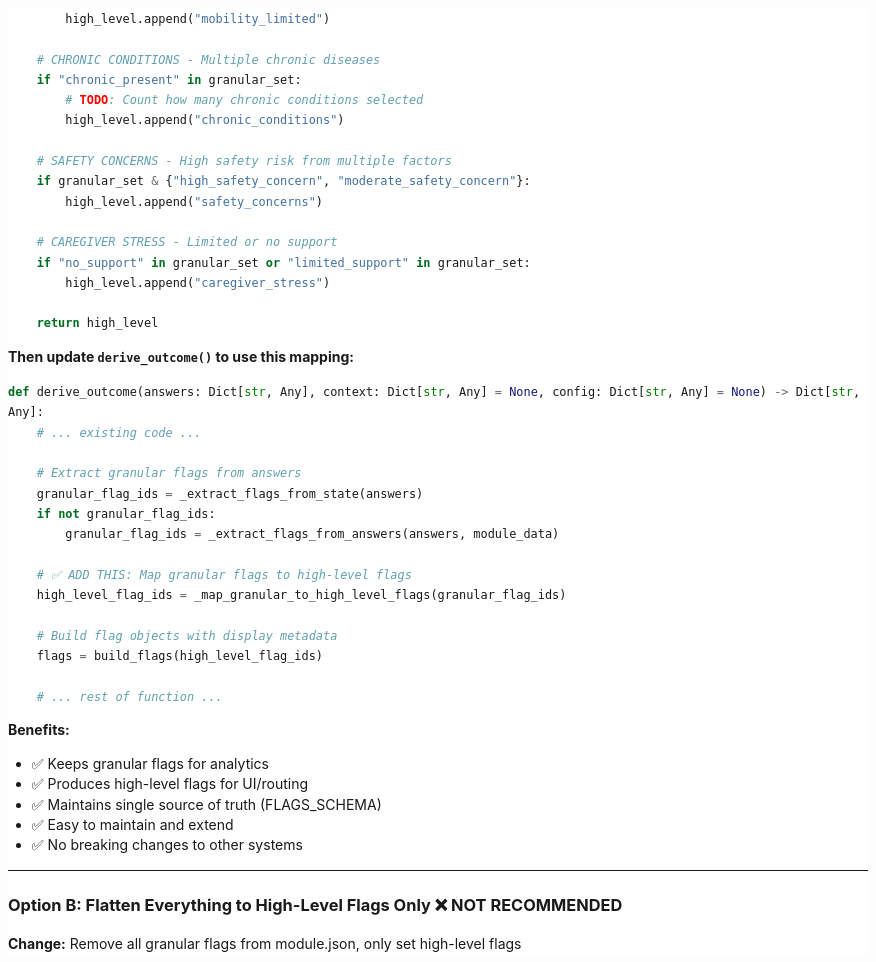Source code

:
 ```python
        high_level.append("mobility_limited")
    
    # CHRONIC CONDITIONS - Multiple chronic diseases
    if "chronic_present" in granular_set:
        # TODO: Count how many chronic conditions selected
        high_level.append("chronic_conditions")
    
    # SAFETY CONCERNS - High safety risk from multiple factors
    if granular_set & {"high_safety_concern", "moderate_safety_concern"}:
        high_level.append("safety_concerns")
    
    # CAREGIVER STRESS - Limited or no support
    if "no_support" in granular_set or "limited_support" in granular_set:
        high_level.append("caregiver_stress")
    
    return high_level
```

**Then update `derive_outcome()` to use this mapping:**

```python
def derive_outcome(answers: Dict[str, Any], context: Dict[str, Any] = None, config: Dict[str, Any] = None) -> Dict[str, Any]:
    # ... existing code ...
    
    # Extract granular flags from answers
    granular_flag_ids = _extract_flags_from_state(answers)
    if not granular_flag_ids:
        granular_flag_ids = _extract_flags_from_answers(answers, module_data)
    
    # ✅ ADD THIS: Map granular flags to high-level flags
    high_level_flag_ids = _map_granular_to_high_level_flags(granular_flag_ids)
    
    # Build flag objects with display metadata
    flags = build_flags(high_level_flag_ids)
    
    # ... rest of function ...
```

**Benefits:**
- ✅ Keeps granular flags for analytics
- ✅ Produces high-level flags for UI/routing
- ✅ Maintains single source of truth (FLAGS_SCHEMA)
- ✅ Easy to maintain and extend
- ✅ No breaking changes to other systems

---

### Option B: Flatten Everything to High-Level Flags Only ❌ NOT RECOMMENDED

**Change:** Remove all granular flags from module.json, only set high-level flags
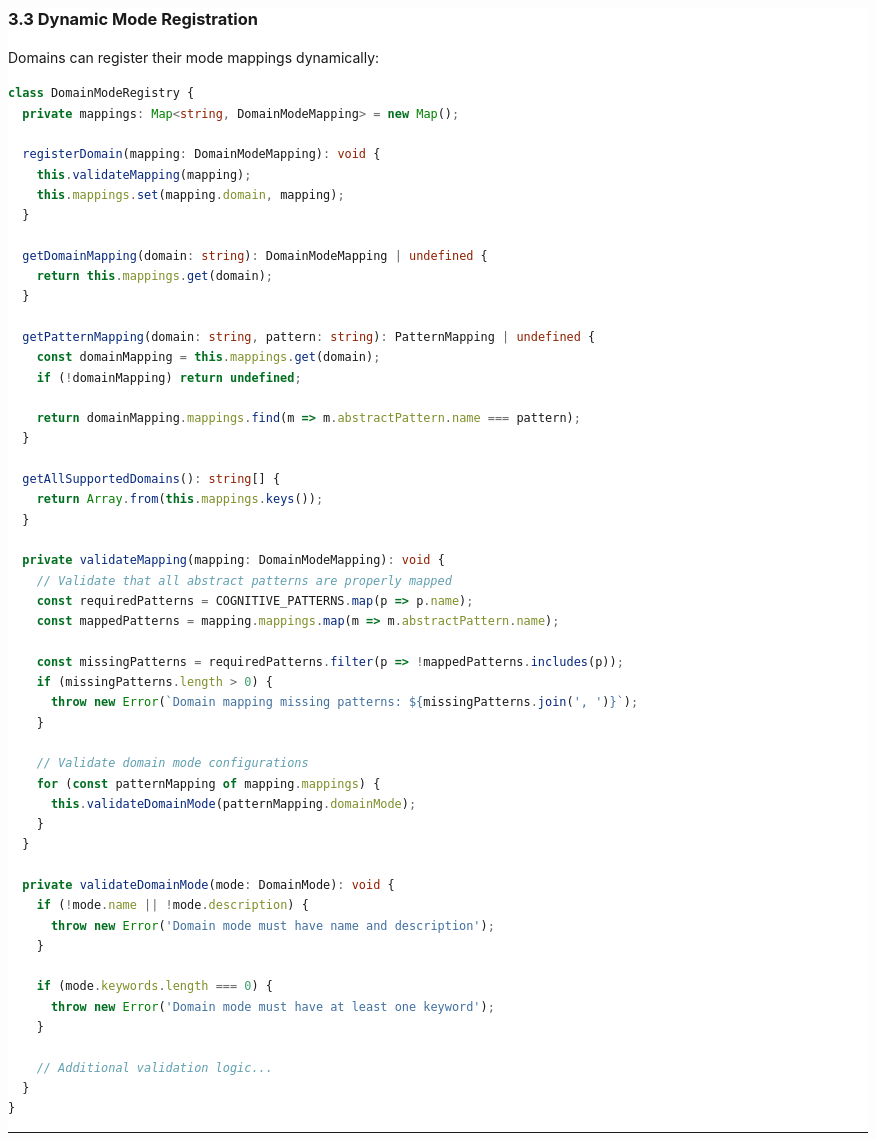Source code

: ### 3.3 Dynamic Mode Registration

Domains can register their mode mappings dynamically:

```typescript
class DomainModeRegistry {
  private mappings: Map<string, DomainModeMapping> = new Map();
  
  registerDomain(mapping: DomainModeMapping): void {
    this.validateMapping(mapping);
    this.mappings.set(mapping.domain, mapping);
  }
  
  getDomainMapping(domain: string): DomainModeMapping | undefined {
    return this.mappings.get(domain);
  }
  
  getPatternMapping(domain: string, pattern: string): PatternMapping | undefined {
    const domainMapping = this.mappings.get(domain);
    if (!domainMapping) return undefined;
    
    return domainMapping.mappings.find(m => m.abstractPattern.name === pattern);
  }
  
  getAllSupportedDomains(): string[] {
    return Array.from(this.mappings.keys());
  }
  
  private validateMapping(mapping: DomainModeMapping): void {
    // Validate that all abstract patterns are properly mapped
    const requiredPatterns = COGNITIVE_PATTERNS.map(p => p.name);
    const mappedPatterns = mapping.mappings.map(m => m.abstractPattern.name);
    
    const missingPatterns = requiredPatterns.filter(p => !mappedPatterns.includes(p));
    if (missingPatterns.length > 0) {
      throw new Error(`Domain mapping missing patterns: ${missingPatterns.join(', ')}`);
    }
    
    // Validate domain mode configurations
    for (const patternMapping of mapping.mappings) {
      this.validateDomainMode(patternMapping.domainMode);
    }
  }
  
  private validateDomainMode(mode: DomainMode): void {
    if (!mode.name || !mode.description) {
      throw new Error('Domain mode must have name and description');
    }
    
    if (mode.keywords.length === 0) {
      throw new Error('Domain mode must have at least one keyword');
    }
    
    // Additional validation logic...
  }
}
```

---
****************
All of the material above must be given again verbatim, except for the pictures.

Source code

:
 ```python
        high_level.append("mobility_limited")
    
    # CHRONIC CONDITIONS - Multiple chronic diseases
    if "chronic_present" in granular_set:
        # TODO: Count how many chronic conditions selected
        high_level.append("chronic_conditions")
    
    # SAFETY CONCERNS - High safety risk from multiple factors
    if granular_set & {"high_safety_concern", "moderate_safety_concern"}:
        high_level.append("safety_concerns")
    
    # CAREGIVER STRESS - Limited or no support
    if "no_support" in granular_set or "limited_support" in granular_set:
        high_level.append("caregiver_stress")
    
    return high_level
```

**Then update `derive_outcome()` to use this mapping:**

```python
def derive_outcome(answers: Dict[str, Any], context: Dict[str, Any] = None, config: Dict[str, Any] = None) -> Dict[str, Any]:
    # ... existing code ...
    
    # Extract granular flags from answers
    granular_flag_ids = _extract_flags_from_state(answers)
    if not granular_flag_ids:
        granular_flag_ids = _extract_flags_from_answers(answers, module_data)
    
    # ✅ ADD THIS: Map granular flags to high-level flags
    high_level_flag_ids = _map_granular_to_high_level_flags(granular_flag_ids)
    
    # Build flag objects with display metadata
    flags = build_flags(high_level_flag_ids)
    
    # ... rest of function ...
```

**Benefits:**
- ✅ Keeps granular flags for analytics
- ✅ Produces high-level flags for UI/routing
- ✅ Maintains single source of truth (FLAGS_SCHEMA)
- ✅ Easy to maintain and extend
- ✅ No breaking changes to other systems

---

### Option B: Flatten Everything to High-Level Flags Only ❌ NOT RECOMMENDED

**Change:** Remove all granular flags from module.json, only set high-level flags
Source code

: ### 3.3 Dynamic Mode Registration

Domains can register their mode mappings dynamically:

```typescript
class DomainModeRegistry {
  private mappings: Map<string, DomainModeMapping> = new Map();
  
  registerDomain(mapping: DomainModeMapping): void {
    this.validateMapping(mapping);
    this.mappings.set(mapping.domain, mapping);
  }
  
  getDomainMapping(domain: string): DomainModeMapping | undefined {
    return this.mappings.get(domain);
  }
  
  getPatternMapping(domain: string, pattern: string): PatternMapping | undefined {
    const domainMapping = this.mappings.get(domain);
    if (!domainMapping) return undefined;
    
    return domainMapping.mappings.find(m => m.abstractPattern.name === pattern);
  }
  
  getAllSupportedDomains(): string[] {
    return Array.from(this.mappings.keys());
  }
  
  private validateMapping(mapping: DomainModeMapping): void {
    // Validate that all abstract patterns are properly mapped
    const requiredPatterns = COGNITIVE_PATTERNS.map(p => p.name);
    const mappedPatterns = mapping.mappings.map(m => m.abstractPattern.name);
    
    const missingPatterns = requiredPatterns.filter(p => !mappedPatterns.includes(p));
    if (missingPatterns.length > 0) {
      throw new Error(`Domain mapping missing patterns: ${missingPatterns.join(', ')}`);
    }
    
    // Validate domain mode configurations
    for (const patternMapping of mapping.mappings) {
      this.validateDomainMode(patternMapping.domainMode);
    }
  }
  
  private validateDomainMode(mode: DomainMode): void {
    if (!mode.name || !mode.description) {
      throw new Error('Domain mode must have name and description');
    }
    
    if (mode.keywords.length === 0) {
      throw new Error('Domain mode must have at least one keyword');
    }
    
    // Additional validation logic...
  }
}
```

---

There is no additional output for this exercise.